作業指示:
1. 同和対策事業の終結を扱った文章では、島根県が特別措置法による事業に投じた総額をいくらとしていますか。
2. 同和対策事業の終結を扱った文章を、最後の文の次から書き継いでください。

原文抜粋:
島根県・事業終結へ
同和対策事業を終結 島根県が人権連に表明
島根県地域人権運動連合会
事務局長 片寄 直行
はじめに
島根県地域人権運動連合会(略称=しまね人権連、大西修議長)は、2004年7月、全解連から発展的転換をはかりました。転換以前から毎年、自治体との懇談を行い、昨年12月には島根県から「来年度(2007年度)から同和対策事業はやめ、一般対策へ移行するよう協議中」との回答を引き出しました。
島根では、特別措置法による事業に477億円を投入。物的事業は改善したと総括しました。また、県は「特別措置法失効後、経過措置として実施してきた自動車運転訓練事業や融資制度は一般対策へ移行し、所得制限を設けた上で生活福祉資金の貸付制度で対応する」と述べました。全解連時代から終結を求めてきた運動の成果であり、同和行政・教育の完全終結にむけた大きな前進です。
次に、最近の島根県内における情勢と今後の課題について報告します。
同和団体への補助金を廃止・縮小へ
2002年初頭、特別措置法終了後の補助金のあり方について、当時の全解連大田支部(その後、大田地域人権運動に改組)は、補助金からの脱却を提案しました。この議論を受けて大田市は5年間で団体運営補助金を全廃することを決定。2006年度からは全廃となりました。島根県は行政改革の一環としても補助金の削減に手をつけざるをえず、法失効後の5年間で15~20%の削減を行いました。島根県も県内の大田市以外の自治体も補助金の削減をしつつありますが、「民間運動団体との連携は不可欠」として補助金の廃止の考えは今のところ示していません。松江市では2004年に同和団体への補助金の使途、会計処理をめぐって問題が発覚。松江地域人権運動(筆者が会長)との協議の中、松江市執行部は同和団体に対する初の会計検査を行いました。市は指導・監督が不十分だったことを認め、補助金の厳正な審査と補助額の減額(2005年度から)を実行しました。
島根県内の自治体は、補助金以外に「法令外負担金」として同和会県連に負担しています。隠れ補助金です。ところが、同和会県連の予算、決算にそれが計上されず、会費の費目の中に入れられていました。しまね人権連はこの問題と法令外負担のあり方をとりあげ、計上費目の点では改善させました。
「解同」路線に追随の島根県行政
2000年以降、県立高校において「差別」発言だとする問題が相つぎました。松江工業高校、浜田高校、三刀屋高校における生徒・学生による発言です。そして、島根県教育委員会や部落解放同盟(「解同」)との協議を経て、各高校のまとめ文書が作成されました。人権侵害の具体的事実はなにもありませんので、私は差別発言とは思いませんが、部落差別を温存助長するものだとして、県教委や高校側は差別発言と断定したのです。
差別事件の場合、かつては部落解放同盟の表立った「確認・糾弾会」が行われていましたが、全解連時代からの私たちの反論もあって、やり方は柔軟になったようです。名称も「運動団体との協議」に変更されていますが、基本的流れはかわりません。むしろ、県教委の指導資料が「確認・糾弾」にお墨付きを与え、レールを敷いたといえます。部落解放同盟の介入をごく自然に受け入れ、教育の中立性を自ら犯す行為は許せません。

データ:
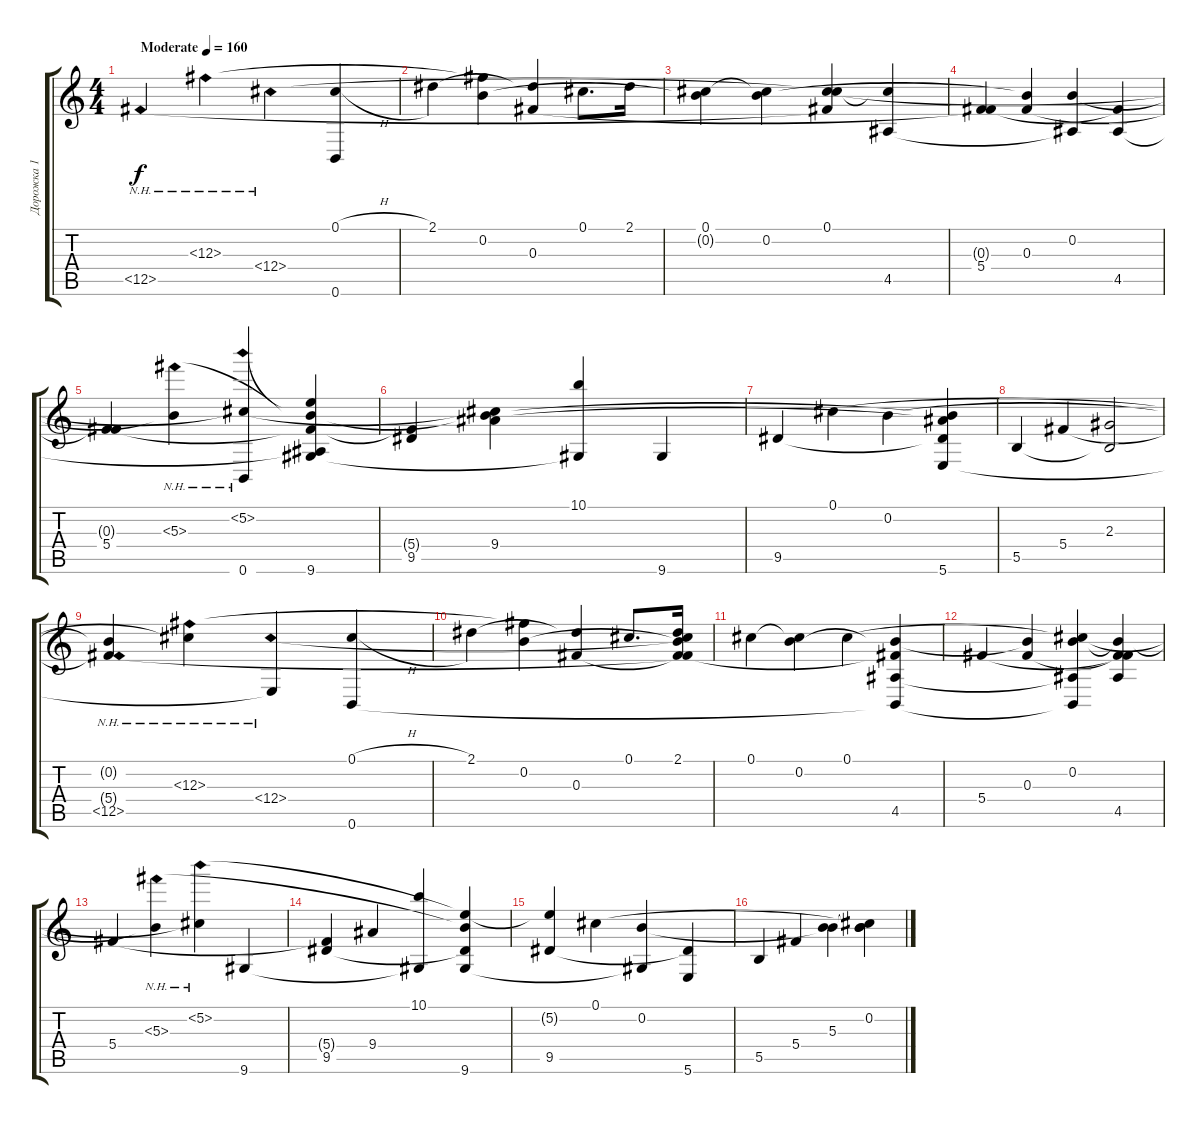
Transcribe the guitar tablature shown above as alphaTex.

作業結果:
1. 477億円です。

2.
まとめの文書で共通しているのは、①差別発言を招いた責任は本校にあり、差別の現実に学ぶという視点が欠落していた、②今後は教職員が同和地区に出かけ、差別の現実から深く学ぶ、③同和教育推進体制の確立、中学校との連携、進路の保障、同和教育をすべての教育活動の基底に据えた教育実践などです。それは、県教委の発行した同和教育指導資料第19集「同和教育をすすめるために」や第20集「差別事象から学ぶために」などの考えを踏襲しているからです。
これら一連の高校での問題が決着してから、県教委は2006年3月、「島根県における同和問題の歴史」を刊行。同時に、同和問題学習の展開例を小学校、中学校、高等学校別に示した同和教育指導資料第22集「島根県における同和問題の歴史」―学校教育活用編―を発行しました。江戸時代から昭和戦後期までの島根での「差別された人々」の状況、部落解放運動、同和行政・教育の変遷について記述しています。県教委は、今後、社会教育編(仮称)の発行に取り掛かるとしています。
22集で滑稽なのは、水平社宣言の引用中、「人の世に熱あれ 人間に光りあれ」(下線筆者)と記述しているところです。大正十一年三月三日に採択された宣言は「人の世に熱あれ 人間に光あれ」となっていますが、22集は、「光」の後にひらがなの「り」がついているところがいくつかあります。この間違いは、部落解放同盟のホームページや解放出版社の書籍と共通しています。県教委は間違いを認め、今後「訂正する」としています。22集にもとづいて、授業に取り入れたのは同和教育指定校の2校だけで、他校での実践例は今のところありません。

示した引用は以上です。